Don’t tweet or write blog posts immediately after your meetings with procurement. It might be okay for meetings with marketing but it’s not appropriate for commercial negotiations (and it really winds up procurement people).


4. Take an interpreter.

Make sure you have someone in your team who talks the same language as procurement – someone who understands the commercial aspects and can answer their questions. If you don’t know the answer, it’s better to ask to come back to them. Whatever you do, don’t try and blag it, they’ve heard it all before and will see right through you.


5. Get creative.

Be creative in the way you approach the commercial aspects (and we don’t mean be creative with your accounting). We’re talking in terms of commercial models here. Most agencies default to their rate card when a one-off project fee, payment by results or risk and reward approach could make you a more attractive proposition than your competitors.


6. Show your working.

Give procurement confidence in your ability to manage their money by demonstrating that you can look after your own. Share things like expense policies and buying processes to demonstrate you’re running your agency as a business. If you don’t, procurement will come and watch you to satisfy themselves that you are (and woe betide you if they spot something they think they can do better).


7. Don’t gold plate your capabilities.

Offer a level of service that fits the brief and be wary about talking about extra services that you could provide, otherwise you may find yourself under pressure from procurement to provide those services on top at no extra cost.


8. If you don’t ask…

Don’t be afraid to ask about a contribution to pitch costs. Many clients have a budget to cover larger pitches where they’re asking agencies to do a significant amount of work so it’s worth enquiring. However, don’t expect to get your costs back if you’ve gone crazy and spent miles more money than the other agencies in the pitch.

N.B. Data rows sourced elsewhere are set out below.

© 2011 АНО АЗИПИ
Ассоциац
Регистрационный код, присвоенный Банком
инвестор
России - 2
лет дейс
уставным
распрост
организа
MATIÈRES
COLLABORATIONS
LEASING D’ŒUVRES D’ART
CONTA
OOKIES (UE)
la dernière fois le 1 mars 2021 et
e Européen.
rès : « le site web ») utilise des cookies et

One last (and very salient) point Sarah made is that agencies are hired to do procurement’s job i.e. they’re tasked with spending a budget in the most effective way. Not only do agencies need to persuade clients they’re the best choice creatively and strategically, they also (with procurement’s involvement), need to convince clients that they’re in safe hands commercially.

It’s that two-way street/empathy thing again. To get the best results, strong relationships have to be built right from the start of the process and between every group involved. Remember, procurement are people too, they’ve got a job to do and they’re here to stay, so get building.